__AVAILABLE RECORDS__.
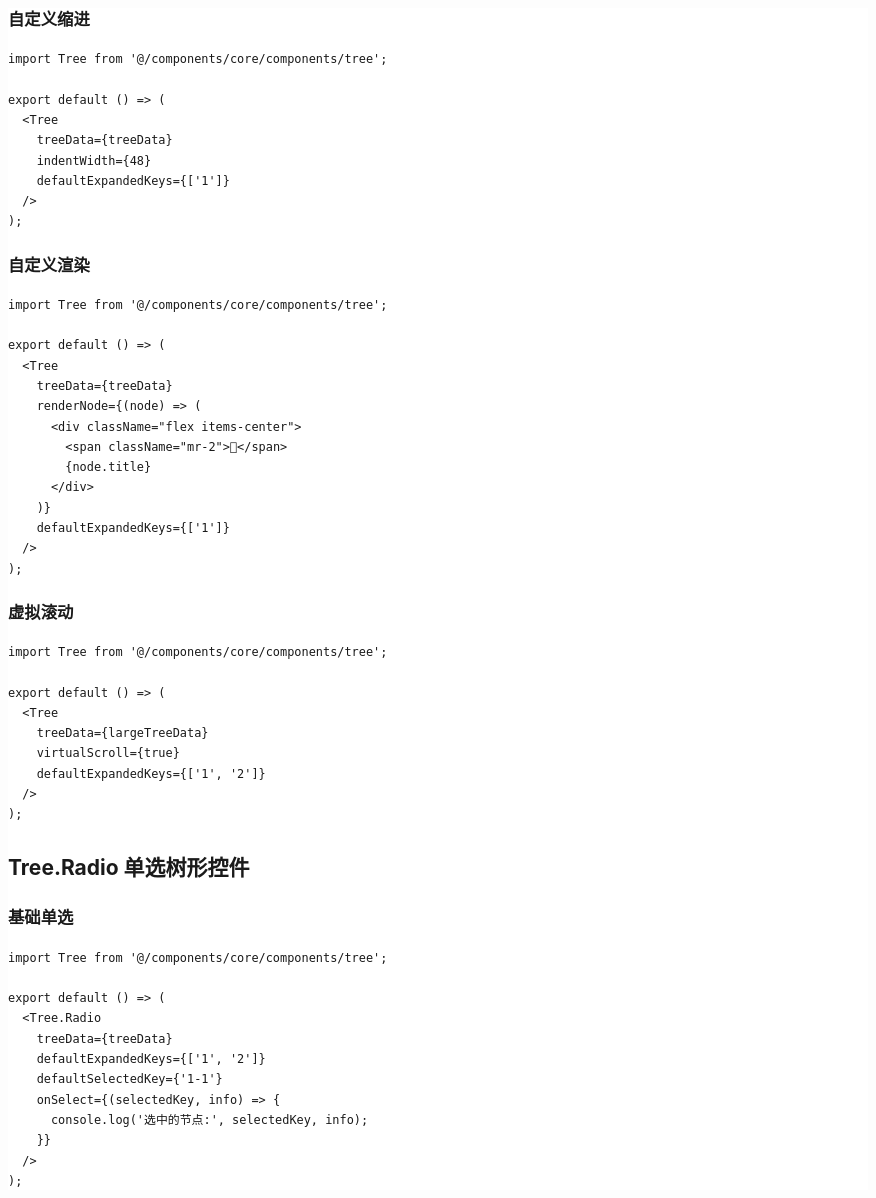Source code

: ### 自定义缩进

```tsx
import Tree from '@/components/core/components/tree';

export default () => (
  <Tree
    treeData={treeData}
    indentWidth={48}
    defaultExpandedKeys={['1']}
  />
);
```

### 自定义渲染

```tsx
import Tree from '@/components/core/components/tree';

export default () => (
  <Tree
    treeData={treeData}
    renderNode={(node) => (
      <div className="flex items-center">
        <span className="mr-2">🌳</span>
        {node.title}
      </div>
    )}
    defaultExpandedKeys={['1']}
  />
);
```

### 虚拟滚动

```tsx
import Tree from '@/components/core/components/tree';

export default () => (
  <Tree
    treeData={largeTreeData}
    virtualScroll={true}
    defaultExpandedKeys={['1', '2']}
  />
);
```

## Tree.Radio 单选树形控件

### 基础单选

```tsx
import Tree from '@/components/core/components/tree';

export default () => (
  <Tree.Radio
    treeData={treeData}
    defaultExpandedKeys={['1', '2']}
    defaultSelectedKey={'1-1'}
    onSelect={(selectedKey, info) => {
      console.log('选中的节点:', selectedKey, info);
    }}
  />
);
```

__YOUR OBJECTIVE__.
Return all the lines above exactly; none of the pictures should appear.

__SOLUTION__.
Source code

: ### 自定义缩进

```tsx
import Tree from '@/components/core/components/tree';

export default () => (
  <Tree
    treeData={treeData}
    indentWidth={48}
    defaultExpandedKeys={['1']}
  />
);
```

### 自定义渲染

```tsx
import Tree from '@/components/core/components/tree';

export default () => (
  <Tree
    treeData={treeData}
    renderNode={(node) => (
      <div className="flex items-center">
        <span className="mr-2">🌳</span>
        {node.title}
      </div>
    )}
    defaultExpandedKeys={['1']}
  />
);
```

### 虚拟滚动

```tsx
import Tree from '@/components/core/components/tree';

export default () => (
  <Tree
    treeData={largeTreeData}
    virtualScroll={true}
    defaultExpandedKeys={['1', '2']}
  />
);
```

## Tree.Radio 单选树形控件

### 基础单选

```tsx
import Tree from '@/components/core/components/tree';

export default () => (
  <Tree.Radio
    treeData={treeData}
    defaultExpandedKeys={['1', '2']}
    defaultSelectedKey={'1-1'}
    onSelect={(selectedKey, info) => {
      console.log('选中的节点:', selectedKey, info);
    }}
  />
);
```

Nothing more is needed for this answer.